The potential proximity of the OO to the spinal cord has naturally raised concerns about the safety of RFA [1, 2, 10, 11, 16, 17]. A temperature of 90° C is usually applied for 6 min to achieve a satisfactory ablation of the nidus, above the limit for irreversible denaturation of proteins (80°) [18]. Therefore, adverse effects on the surrounding vital tissues have to be taken into consideration, in particular those secondary to nerve cell or fibre degeneration or necrosis. The most serious adverse effects include focal myelopathy at the ablated level, paresis and paralysis [17]. A number of authors have suggested the use of epidural injection to separate the dura and the affected bone to minimise the risk of neural injury [6, 11, 12]. The potential harm related to RFA was hypothesised by Nour et al. in 2002 [17] and Bitsch et al. in 2006 [16]. The first author reported histological evidence of neural damage in the nerve roots [17]. However, the procedure was performed under MRI guidance with lower resolution compared to CT, not allowing the accurate localisation of needle position. The study by Bitsch is biased on the use of ex vivo non-viable tissue without a periosteal blood supply or CSF circulation [16]. Therefore, the temperatures detected in the perilesional soft tissues are not reliable and again cannot be extrapolated accurately for in vivo RFA.

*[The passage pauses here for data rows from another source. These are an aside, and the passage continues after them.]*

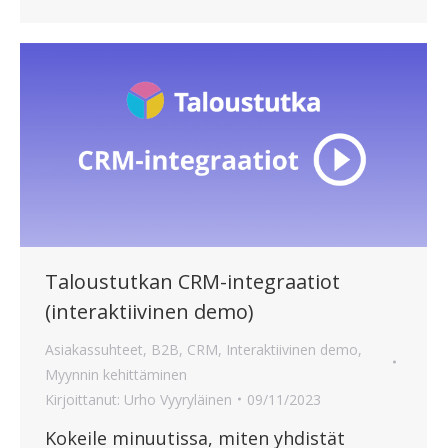
Taloustutkan CRM-integraatiot
(interaktiivinen demo)
Asiakassuhteet
,
B2B
,
CRM
,
Interaktiivinen demo
,
Myynnin kehittäminen
Kirjoittanut:
Urho Vyyryläinen
09/11/2023
Kokeile minuutissa, miten yhdistät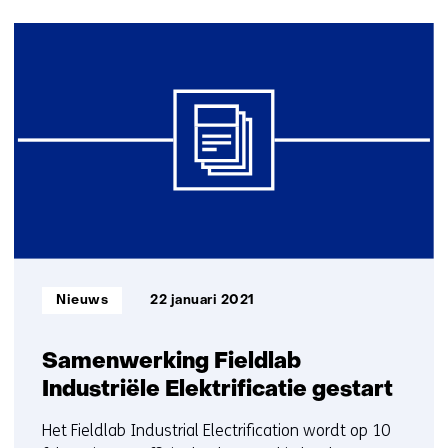
(Neem
11
contact
resultaten,
met
getoond
ons
11
op)
t/m
11
Informatietype:
Nieuws
22 januari 2021
Samenwerking Fieldlab
Industriële Elektrificatie gestart
Het Fieldlab Industrial Electrification wordt op 10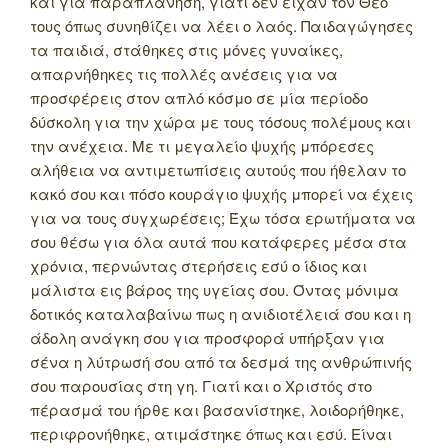
και για παραπλάνηση, γιατί δεν είχαν τον Θεό
τους όπως συνηθίζει να λέει ο λαός. Παιδαγώγησες
τα παιδιά, στάθηκες στις μόνες γυναίκες,
απαρνήθηκες τις πολλές ανέσεις για να
προσφέρεις στον απλό κόσμο σε μία περίοδο
δύσκολη για την χώρα με τους τόσους πολέμους και
την ανέχεια. Με τι μεγαλείο ψυχής μπόρεσες
αλήθεια να αντιμετωπίσεις αυτούς που ήθελαν το
κακό σου και πόσο κουράγιο ψυχής μπορεί να έχεις
για να τους συγχωρέσεις; Έχω τόσα ερωτήματα να
σου θέσω για όλα αυτά που κατάφερες μέσα στα
χρόνια, περνώντας στερήσεις εσύ ο ίδιος και
μάλιστα εις βάρος της υγείας σου. Όντας μόνιμα
δοτικός καταλαβαίνω πως η ανιδιοτέλειά σου και η
άδολη ανάγκη σου για προσφορά υπήρξαν για
σένα η λύτρωσή σου από τα δεσμά της ανθρώπινής
σου παρουσίας στη γη. Γιατί και ο Χριστός στο
πέρασμά του ήρθε και βασανίστηκε, λοιδορήθηκε,
περιφρονήθηκε, ατιμάστηκε όπως και εσύ. Είναι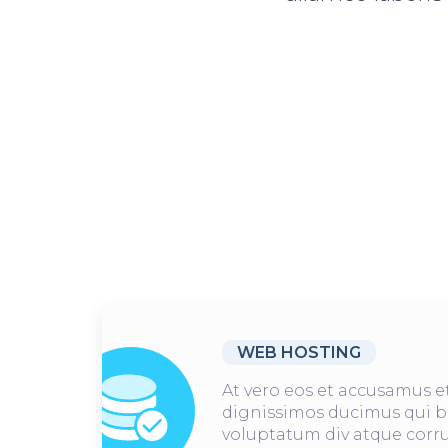
WEB HOSTING
At vero eos et accusamus et
dignissimos ducimus qui b
voluptatum div atque corru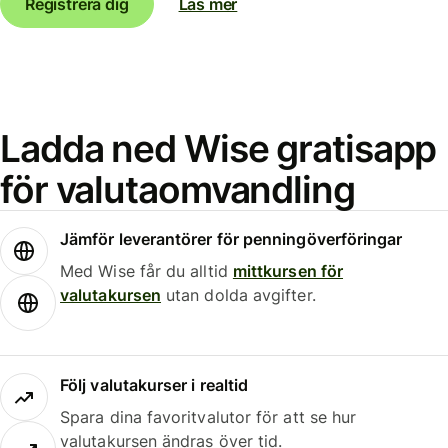
Registrera dig
Läs mer
Ladda ned Wise gratisapp
för valutaomvandling
Jämför leverantörer för penningöverföringar
Med Wise får du alltid
mittkursen för
valutakursen
utan dolda avgifter.
Följ valutakurser i realtid
Spara dina favoritvalutor för att se hur
valutakursen ändras över tid.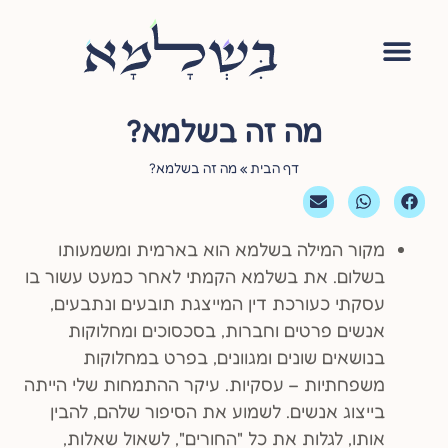
אימון יהודי
סדנה – עושה שלום בתוכי
הגישור היהודי
ציטוטי חכמי היהדות
שאלות ותשובות
מה זה בשלמא?
דף הבית
»
מה זה בשלמא?
מקור המילה בשלמא הוא בארמית ומשמעותו
בשלום. את בשלמא הקמתי לאחר כמעט עשור בו
עסקתי כעורכת דין המייצגת תובעים ונתבעים,
אנשים פרטים וחברות, בסכסוכים ומחלוקות
בנושאים שונים ומגוונים, בפרט במחלוקות
משפחתיות – עסקיות. עיקר ההתמחות שלי הייתה
בייצוג אנשים. לשמוע את הסיפור שלהם, להבין
אותו, לגלות את כל "החורים", לשאול שאלות,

These concerns, however, were considered by Rybak et al. in 2007 [11] and Klass et al. in 2009 [12], who performed neuroprotective injection of air and sterile water in the epidural space. Both the authors reported the complete absence of permanent or transient neural consequences. Rybak observed an increase in the distance between the lesion and the neural elements, without giving a specific success rate [11].

Klass injected sterile water in seven patients. He was unable to assess the actual degree of separation between the bone and dura as water has the same density as CSF on CT [12].

Other authors [19] have demonstrated in vivo and in vitro that during RFA in the therapeutic range (90° for 6 min) the temperatures reaching the neural elements when the cortical bone is intact are around 40°. Apoptosis and cellular necrosis are obtained only if thermal doses of respectively 44° or 45° are maintained for 120 min [20].

In our series, we performed air injection in nine cases. Only in three cases was complete separation between the dura and the affected cortical bone observed. In the other patients (n = 6) we detected an adherence between the bone and the dura. We interpreted this finding as a response of the dural sac to the inflammatory reaction associated with the OO. This phenomenon is well known in appendicular lesions where associated joint effusions and synovitis may be observed in periarticular cases of OO.

In some instances air even tended to displace the thecal sac and the cord towards the lesion, which was clearly the adverse effect that we desired. In fact, we observed passage of air to the other side of the thecal sac, which represented the track of least resistance. This phenomenon resulted in a displacement of the neural structures towards the OO with an increased proximity of the two structures and possibly higher temperatures reaching the cord and the roots.

In light of this, the neuroprotective injection of air was not performed in the last eight patients of our series. These were treated using the same RFA protocol, and no evidence of neural injury or complication was reported.

No differences in terms of clinical outcome were observed between the two groups.

In conclusion, RFA of spinal OO is a safe procedure, even when the nidus is located less than 10 mm from the neural structures. No neural damage or other complication related to RFA is reported in our series. The use of neuroprotective air in our experience does not appear to be required and no longer forms part of our routine clinical practice in the treatment of spinal OO.

We believe the CSF circulation, the rich blood supply to the periosteum and the integrity of the cortical bone provide an effective thermal insulation when RFA is performed in the therapeutic range (90°C applied for 6 min).